Below is a breakdown of expenses that young women pay more towards compared to men:

  • Pets: 31% of women compared to 20% of men

  • Nursery fees: 27% of women compared to 21% of men

  • Car payments: 32% of women compared to 29% of men

  • Petrol: 35% of women compared to 26% of men

  • Presents: 32% of women compared to 22% of men

Gen Z women are also around seven times more likely to pay for all or most of the food and drinks bill when they go out with their partner, compared to women from older generations.

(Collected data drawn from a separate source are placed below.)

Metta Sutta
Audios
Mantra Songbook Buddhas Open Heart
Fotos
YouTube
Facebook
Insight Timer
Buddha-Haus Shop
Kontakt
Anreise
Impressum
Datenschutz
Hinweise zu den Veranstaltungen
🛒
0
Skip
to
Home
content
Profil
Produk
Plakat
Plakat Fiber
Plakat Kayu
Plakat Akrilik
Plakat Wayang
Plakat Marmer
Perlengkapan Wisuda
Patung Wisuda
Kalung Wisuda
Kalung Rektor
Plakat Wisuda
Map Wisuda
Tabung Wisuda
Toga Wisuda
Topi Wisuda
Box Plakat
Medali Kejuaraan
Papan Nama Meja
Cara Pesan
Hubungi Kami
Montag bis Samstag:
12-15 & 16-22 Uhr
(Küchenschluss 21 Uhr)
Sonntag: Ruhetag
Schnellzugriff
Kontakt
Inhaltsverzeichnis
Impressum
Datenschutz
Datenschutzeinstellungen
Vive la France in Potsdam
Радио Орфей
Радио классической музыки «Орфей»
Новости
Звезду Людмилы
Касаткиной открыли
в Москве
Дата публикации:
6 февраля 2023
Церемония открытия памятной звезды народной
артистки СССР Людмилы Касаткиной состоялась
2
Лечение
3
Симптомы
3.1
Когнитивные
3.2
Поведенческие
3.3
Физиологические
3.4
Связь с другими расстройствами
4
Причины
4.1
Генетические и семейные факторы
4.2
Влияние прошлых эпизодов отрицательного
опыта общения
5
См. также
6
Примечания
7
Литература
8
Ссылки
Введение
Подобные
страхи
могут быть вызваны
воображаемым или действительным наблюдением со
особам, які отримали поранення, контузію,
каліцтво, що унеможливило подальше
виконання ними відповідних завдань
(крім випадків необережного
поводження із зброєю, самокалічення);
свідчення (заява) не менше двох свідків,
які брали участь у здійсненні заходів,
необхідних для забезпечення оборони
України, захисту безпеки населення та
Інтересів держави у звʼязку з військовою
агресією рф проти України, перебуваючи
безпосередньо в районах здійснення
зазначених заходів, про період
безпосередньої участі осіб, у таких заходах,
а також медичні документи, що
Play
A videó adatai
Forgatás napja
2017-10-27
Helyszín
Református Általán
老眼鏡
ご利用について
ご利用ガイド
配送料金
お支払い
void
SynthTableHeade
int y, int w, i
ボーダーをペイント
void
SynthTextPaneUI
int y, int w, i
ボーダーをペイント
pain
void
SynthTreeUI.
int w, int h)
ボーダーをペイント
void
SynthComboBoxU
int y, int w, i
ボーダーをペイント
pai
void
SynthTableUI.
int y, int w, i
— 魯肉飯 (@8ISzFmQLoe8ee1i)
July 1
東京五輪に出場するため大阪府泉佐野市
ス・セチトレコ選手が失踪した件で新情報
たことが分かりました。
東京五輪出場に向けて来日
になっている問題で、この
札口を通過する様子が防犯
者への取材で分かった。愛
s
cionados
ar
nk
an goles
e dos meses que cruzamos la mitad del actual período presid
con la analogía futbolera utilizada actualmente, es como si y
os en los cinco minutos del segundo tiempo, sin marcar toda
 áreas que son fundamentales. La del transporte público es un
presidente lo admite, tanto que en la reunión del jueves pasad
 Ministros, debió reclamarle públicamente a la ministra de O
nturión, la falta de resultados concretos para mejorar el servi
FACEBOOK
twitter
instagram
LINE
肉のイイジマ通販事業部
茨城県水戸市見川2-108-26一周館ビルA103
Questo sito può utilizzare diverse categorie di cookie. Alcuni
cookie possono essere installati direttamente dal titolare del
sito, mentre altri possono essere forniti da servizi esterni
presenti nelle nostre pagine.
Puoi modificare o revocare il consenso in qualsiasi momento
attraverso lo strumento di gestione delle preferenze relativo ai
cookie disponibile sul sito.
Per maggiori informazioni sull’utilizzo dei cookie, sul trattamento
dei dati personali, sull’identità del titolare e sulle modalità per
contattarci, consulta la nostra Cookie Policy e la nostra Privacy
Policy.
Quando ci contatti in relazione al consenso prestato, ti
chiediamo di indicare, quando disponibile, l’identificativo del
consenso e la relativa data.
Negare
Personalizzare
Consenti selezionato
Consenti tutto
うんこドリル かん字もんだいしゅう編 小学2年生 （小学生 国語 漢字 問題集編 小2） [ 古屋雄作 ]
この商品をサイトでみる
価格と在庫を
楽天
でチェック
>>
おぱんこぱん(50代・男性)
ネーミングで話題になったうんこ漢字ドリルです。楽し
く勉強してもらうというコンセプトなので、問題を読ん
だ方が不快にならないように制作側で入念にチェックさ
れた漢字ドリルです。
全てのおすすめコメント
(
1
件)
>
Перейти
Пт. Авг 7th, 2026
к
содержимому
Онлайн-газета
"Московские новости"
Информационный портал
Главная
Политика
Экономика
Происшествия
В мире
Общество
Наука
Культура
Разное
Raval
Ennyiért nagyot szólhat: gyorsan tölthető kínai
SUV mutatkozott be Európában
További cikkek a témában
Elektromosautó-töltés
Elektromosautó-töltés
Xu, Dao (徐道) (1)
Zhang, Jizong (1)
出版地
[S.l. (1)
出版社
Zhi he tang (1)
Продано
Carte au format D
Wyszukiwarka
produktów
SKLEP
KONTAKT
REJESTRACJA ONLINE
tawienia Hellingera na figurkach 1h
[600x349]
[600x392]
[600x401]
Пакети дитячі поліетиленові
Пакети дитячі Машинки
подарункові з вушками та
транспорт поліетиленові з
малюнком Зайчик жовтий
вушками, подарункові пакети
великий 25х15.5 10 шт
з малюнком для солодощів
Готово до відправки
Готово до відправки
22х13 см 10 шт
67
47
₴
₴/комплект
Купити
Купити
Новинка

Kerrone said: "It is clear that among young people, there is a disconnect between the pressures men feel to provide, and the reality of being able to do so at an age where they’re making their way and figuring things out in adult life.

"When it comes to money matters in relationships though, the reality appears to be quite different and in fact, young couples are more likely to split their finances equally.

"Indeed, we found that young women in heterosexual relationships today are more likely to contribute, or pay more, towards certain expenses than their male partners."

Watch: Most Gen Z prefers drinking at home to going out

Financial burdens lead to relationship problems

The difference between how young couples feel individually about their financial situation compared to the reality has caused issues in relationships, the survey showed.

Half of 18 to 24 years olds said they have split up with a partner because of unfair financial arrangements that they couldn’t resolve, which is significantly higher than the wider average of 16% of UK adults within the survey.

On top of that, more than half (54%) of younger couples avoid having conversations about money issues with their partner. This figure rises to 69% of men aged 18 to 24, compared to just 21% of women.

She added: “We would encourage young men to take a more equitable view of money, and to have open and transparent conversations with their partner about how finances are best managed within their relationship; one-size-fits-all approaches, especially if they are based on gender stereotypes, are not always the best solution for every situation.”